Two employees from VSA Partners’ Chicago office are participating in a special, one-day event called Girls Do Hack. Designed to teach young women about careers in STEM (science, technology, engineering and math), the day features teams of four students and two professional mentors learning about the wide cross-section of careers available. Jacqui Gu, Senior Designer, and Jasmine Busch, Associate Director, Development, are excited to serve as mentors, who come from fields as diverse as civil engineering, computer science, ecology, graphic design and epidemiology.
“I decided to participate because I was never exposed to—much less encouraged to look into—STEM careers as a student,” said Gu, shown in the left photo above practicing her design skills while very young. “It’s great that there are programs like this for girls to dive into. Women are still severely underrepresented in STEM leadership roles, so I think it’s important to give our students access to relatable female professionals. If these events can have a positive impact and encourage girls to pursue other career paths, there’s no reason not to volunteer.”
“Web development has historically been a male-dominated field, and I want to be an example of the exception to the stereotype,” said Busch, shown in the right photo above with one of her earliest exposures to technology: her Walkman. “I hope to teach the mentees that STEM careers are varied—and I want to learn something new too.”

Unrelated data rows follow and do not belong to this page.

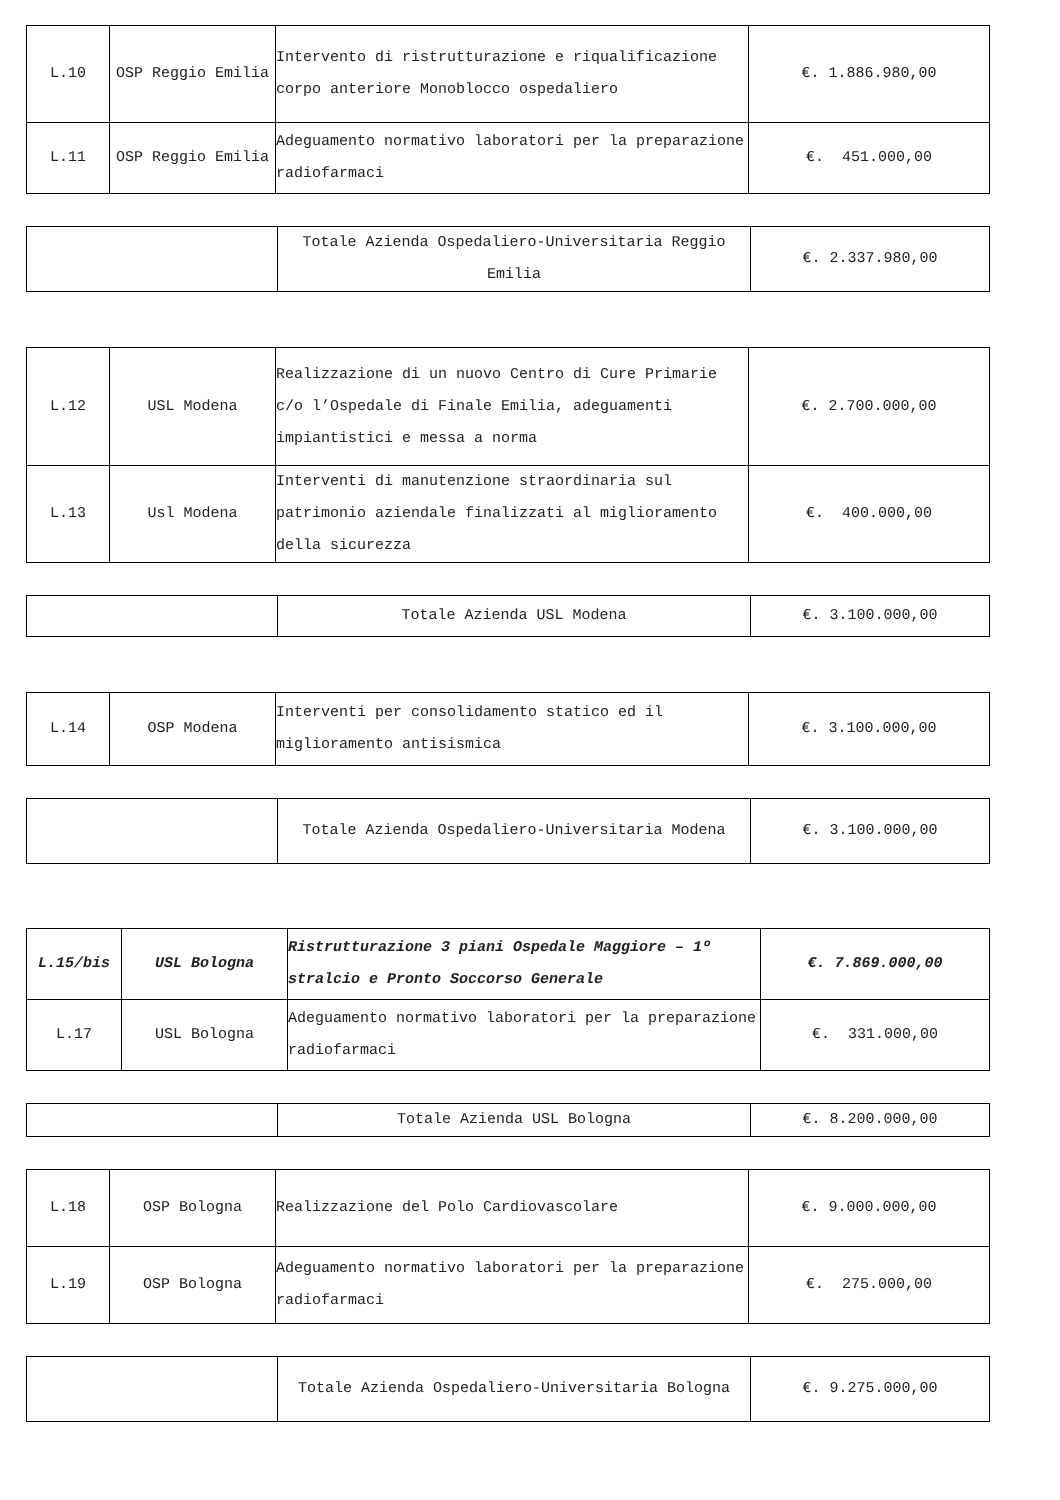| L.10 | OSP Reggio Emilia | Intervento di ristrutturazione e riqualificazione corpo anteriore Monoblocco ospedaliero | €. 1.886.980,00 |
| L.11 | OSP Reggio Emilia | Adeguamento normativo laboratori per la preparazione radiofarmaci | €. 451.000,00 |
| | Totale Azienda Ospedaliero-Universitaria Reggio Emilia | €. 2.337.980,00 |
| L.12 | USL Modena | Realizzazione di un nuovo Centro di Cure Primarie c/o l’Ospedale di Finale Emilia, adeguamenti impiantistici e messa a norma | €. 2.700.000,00 |
| L.13 | Usl Modena | Interventi di manutenzione straordinaria sul patrimonio aziendale finalizzati al miglioramento della sicurezza | €. 400.000,00 |
| | Totale Azienda USL Modena | €. 3.100.000,00 |
| L.14 | OSP Modena | Interventi per consolidamento statico ed il miglioramento antisismica | €. 3.100.000,00 |
| | Totale Azienda Ospedaliero-Universitaria Modena | €. 3.100.000,00 |
| L.15/bis | USL Bologna | Ristrutturazione 3 piani Ospedale Maggiore – 1º stralcio e Pronto Soccorso Generale | €. 7.869.000,00 |
| L.17 | USL Bologna | Adeguamento normativo laboratori per la preparazione radiofarmaci | €. 331.000,00 |
| | Totale Azienda USL Bologna | €. 8.200.000,00 |
| L.18 | OSP Bologna | Realizzazione del Polo Cardiovascolare | €. 9.000.000,00 |
| L.19 | OSP Bologna | Adeguamento normativo laboratori per la preparazione radiofarmaci | €. 275.000,00 |
| | Totale Azienda Ospedaliero-Universitaria Bologna | €. 9.275.000,00 |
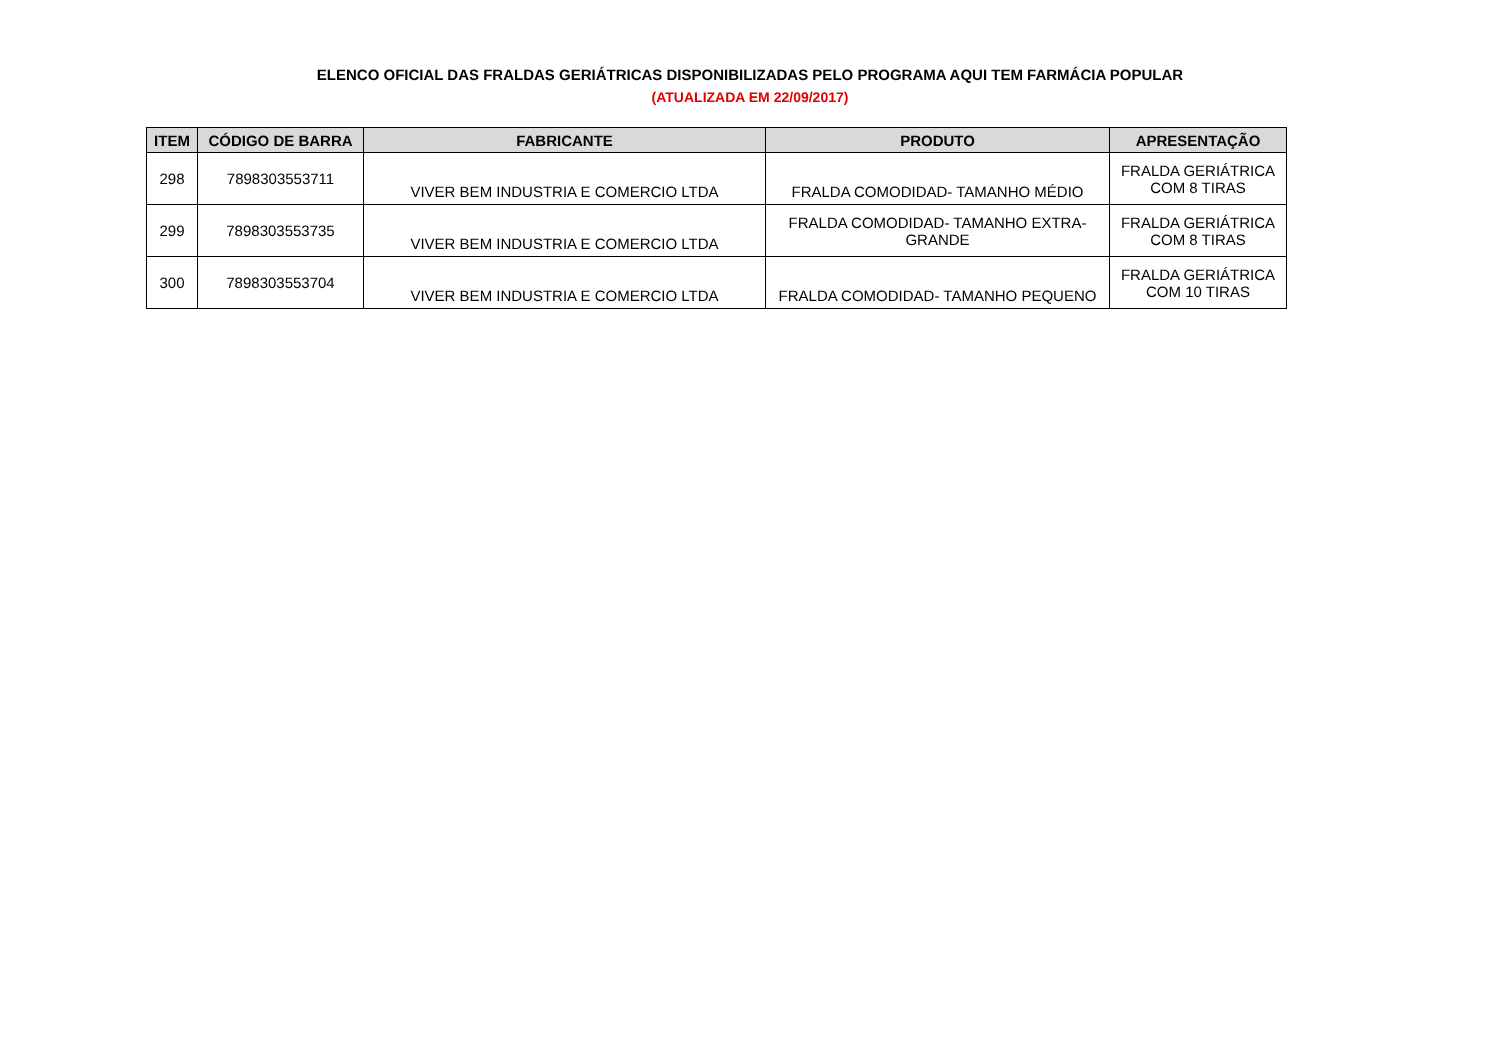ELENCO OFICIAL DAS FRALDAS GERIÁTRICAS DISPONIBILIZADAS PELO PROGRAMA AQUI TEM FARMÁCIA POPULAR
(ATUALIZADA EM 22/09/2017)
| ITEM | CÓDIGO DE BARRA | FABRICANTE | PRODUTO | APRESENTAÇÃO |
| --- | --- | --- | --- | --- |
| 298 | 7898303553711 | VIVER BEM INDUSTRIA E COMERCIO LTDA | FRALDA COMODIDAD- TAMANHO MÉDIO | FRALDA GERIÁTRICA COM 8 TIRAS |
| 299 | 7898303553735 | VIVER BEM INDUSTRIA E COMERCIO LTDA | FRALDA COMODIDAD- TAMANHO EXTRA- GRANDE | FRALDA GERIÁTRICA COM 8 TIRAS |
| 300 | 7898303553704 | VIVER BEM INDUSTRIA E COMERCIO LTDA | FRALDA COMODIDAD- TAMANHO PEQUENO | FRALDA GERIÁTRICA COM 10 TIRAS |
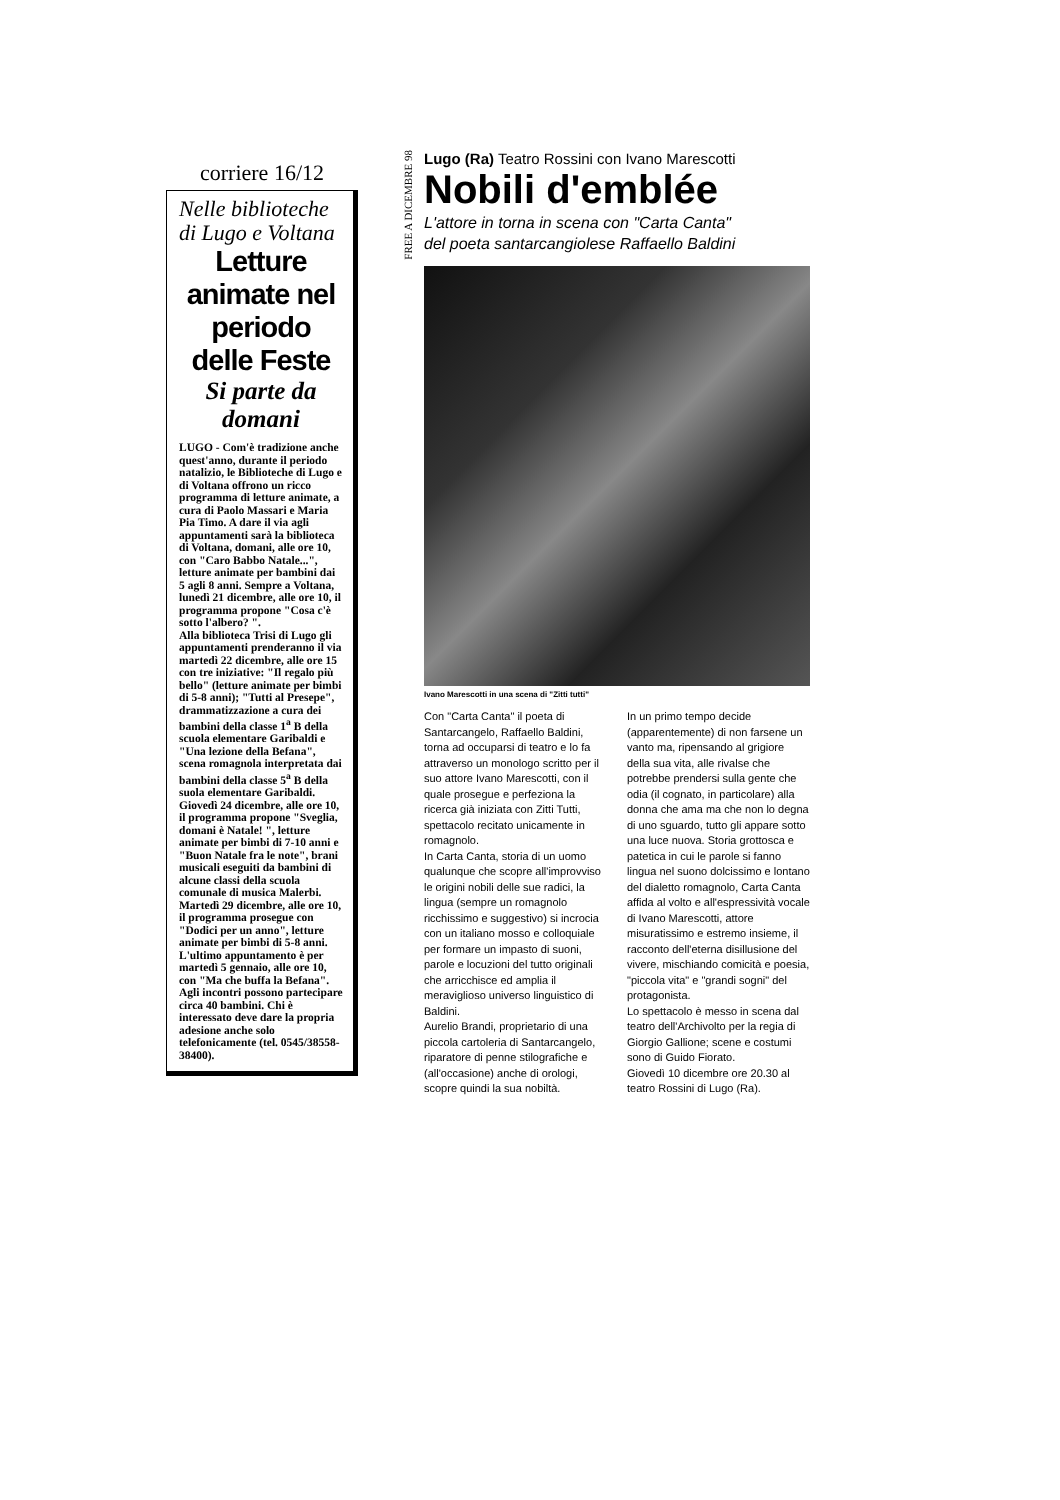corriere 16/12
Nelle biblioteche di Lugo e Voltana
Letture animate nel periodo delle Feste
Si parte da domani
LUGO - Com'è tradizione anche quest'anno, durante il periodo natalizio, le Biblioteche di Lugo e di Voltana offrono un ricco programma di letture animate, a cura di Paolo Massari e Maria Pia Timo. A dare il via agli appuntamenti sarà la biblioteca di Voltana, domani, alle ore 10, con "Caro Babbo Natale...", letture animate per bambini dai 5 agli 8 anni. Sempre a Voltana, lunedì 21 dicembre, alle ore 10, il programma propone "Cosa c'è sotto l'albero? ".
Alla biblioteca Trisi di Lugo gli appuntamenti prenderanno il via martedì 22 dicembre, alle ore 15 con tre iniziative: "Il regalo più bello" (letture animate per bimbi di 5-8 anni); "Tutti al Presepe", drammatizzazione a cura dei bambini della classe 1<sup>a</sup> B della scuola elementare Garibaldi e "Una lezione della Befana", scena romagnola interpretata dai bambini della classe 5<sup>a</sup> B della suola elementare Garibaldi. Giovedì 24 dicembre, alle ore 10, il programma propone "Sveglia, domani è Natale! ", letture animate per bimbi di 7-10 anni e "Buon Natale fra le note", brani musicali eseguiti da bambini di alcune classi della scuola comunale di musica Malerbi. Martedì 29 dicembre, alle ore 10, il programma prosegue con "Dodici per un anno", letture animate per bimbi di 5-8 anni.
L'ultimo appuntamento è per martedì 5 gennaio, alle ore 10, con "Ma che buffa la Befana". Agli incontri possono partecipare circa 40 bambini. Chi è interessato deve dare la propria adesione anche solo telefonicamente (tel. 0545/38558-38400).
FREE A DICEMBRE 98
Lugo (Ra) Teatro Rossini con Ivano Marescotti
Nobili d'emblée
L'attore in torna in scena con "Carta Canta"
del poeta santarcangiolese Raffaello Baldini
Ivano Marescotti in una scena di "Zitti tutti"
Con "Carta Canta" il poeta di Santarcangelo, Raffaello Baldini, torna ad occuparsi di teatro e lo fa attraverso un monologo scritto per il suo attore Ivano Marescotti, con il quale prosegue e perfeziona la ricerca già iniziata con Zitti Tutti, spettacolo recitato unicamente in romagnolo.
In Carta Canta, storia di un uomo qualunque che scopre all'improvviso le origini nobili delle sue radici, la lingua (sempre un romagnolo ricchissimo e suggestivo) si incrocia con un italiano mosso e colloquiale per formare un impasto di suoni, parole e locuzioni del tutto originali che arricchisce ed amplia il meraviglioso universo linguistico di Baldini.
Aurelio Brandi, proprietario di una piccola cartoleria di Santarcangelo, riparatore di penne stilografiche e (all'occasione) anche di orologi, scopre quindi la sua nobiltà.
In un primo tempo decide (apparentemente) di non farsene un vanto ma, ripensando al grigiore della sua vita, alle rivalse che potrebbe prendersi sulla gente che odia (il cognato, in particolare) alla donna che ama ma che non lo degna di uno sguardo, tutto gli appare sotto una luce nuova. Storia grottosca e patetica in cui le parole si fanno lingua nel suono dolcissimo e lontano del dialetto romagnolo, Carta Canta affida al volto e all'espressività vocale di Ivano Marescotti, attore misuratissimo e estremo insieme, il racconto dell'eterna disillusione del vivere, mischiando comicità e poesia, "piccola vita" e "grandi sogni" del protagonista.
Lo spettacolo è messo in scena dal teatro dell'Archivolto per la regia di Giorgio Gallione; scene e costumi sono di Guido Fiorato.
Giovedì 10 dicembre ore 20.30 al teatro Rossini di Lugo (Ra).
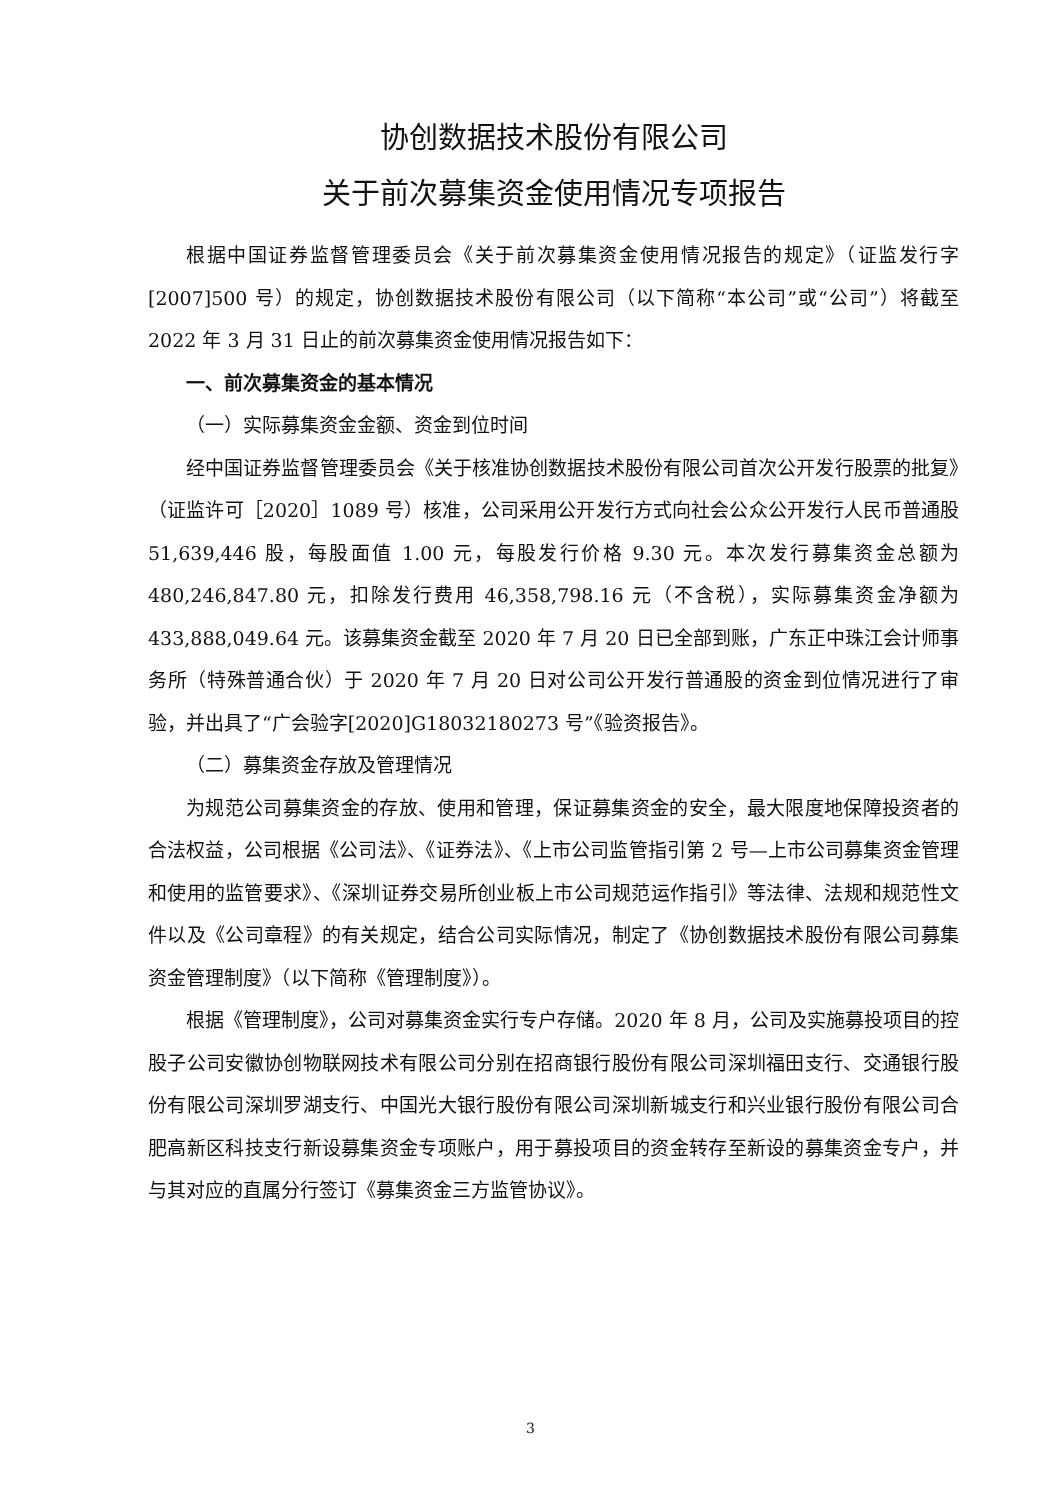协创数据技术股份有限公司
关于前次募集资金使用情况专项报告
根据中国证券监督管理委员会《关于前次募集资金使用情况报告的规定》（证监发行字[2007]500 号）的规定，协创数据技术股份有限公司（以下简称“本公司”或“公司”）将截至 2022 年 3 月 31 日止的前次募集资金使用情况报告如下：
一、前次募集资金的基本情况
（一）实际募集资金金额、资金到位时间
经中国证券监督管理委员会《关于核准协创数据技术股份有限公司首次公开发行股票的批复》（证监许可［2020］1089 号）核准，公司采用公开发行方式向社会公众公开发行人民币普通股 51,639,446 股，每股面值 1.00 元，每股发行价格 9.30 元。本次发行募集资金总额为 480,246,847.80 元，扣除发行费用 46,358,798.16 元（不含税），实际募集资金净额为 433,888,049.64 元。该募集资金截至 2020 年 7 月 20 日已全部到账，广东正中珠江会计师事务所（特殊普通合伙）于 2020 年 7 月 20 日对公司公开发行普通股的资金到位情况进行了审验，并出具了“广会验字[2020]G18032180273 号”《验资报告》。
（二）募集资金存放及管理情况
为规范公司募集资金的存放、使用和管理，保证募集资金的安全，最大限度地保障投资者的合法权益，公司根据《公司法》、《证券法》、《上市公司监管指引第 2 号—上市公司募集资金管理和使用的监管要求》、《深圳证券交易所创业板上市公司规范运作指引》等法律、法规和规范性文件以及《公司章程》的有关规定，结合公司实际情况，制定了《协创数据技术股份有限公司募集资金管理制度》（以下简称《管理制度》）。
根据《管理制度》，公司对募集资金实行专户存储。2020 年 8 月，公司及实施募投项目的控股子公司安徽协创物联网技术有限公司分别在招商银行股份有限公司深圳福田支行、交通银行股份有限公司深圳罗湖支行、中国光大银行股份有限公司深圳新城支行和兴业银行股份有限公司合肥高新区科技支行新设募集资金专项账户，用于募投项目的资金转存至新设的募集资金专户，并与其对应的直属分行签订《募集资金三方监管协议》。
3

Teams select from a variety of workshops and activities, including mobile phone app design, architecture, astronomy, game design, 3D printing, robotics and much more. Mentees learn not only about these careers, but also skills that are relevant to most jobs, including problem solving, critical thinking and teamwork. Gu added, “I’m hoping that students realize they can enter STEM careers from a creative standpoint as well, not just math and science. It’s important for these girls to learn that creativity and the ability to ‘think outside the box’ is a very sought-after skill in every career.”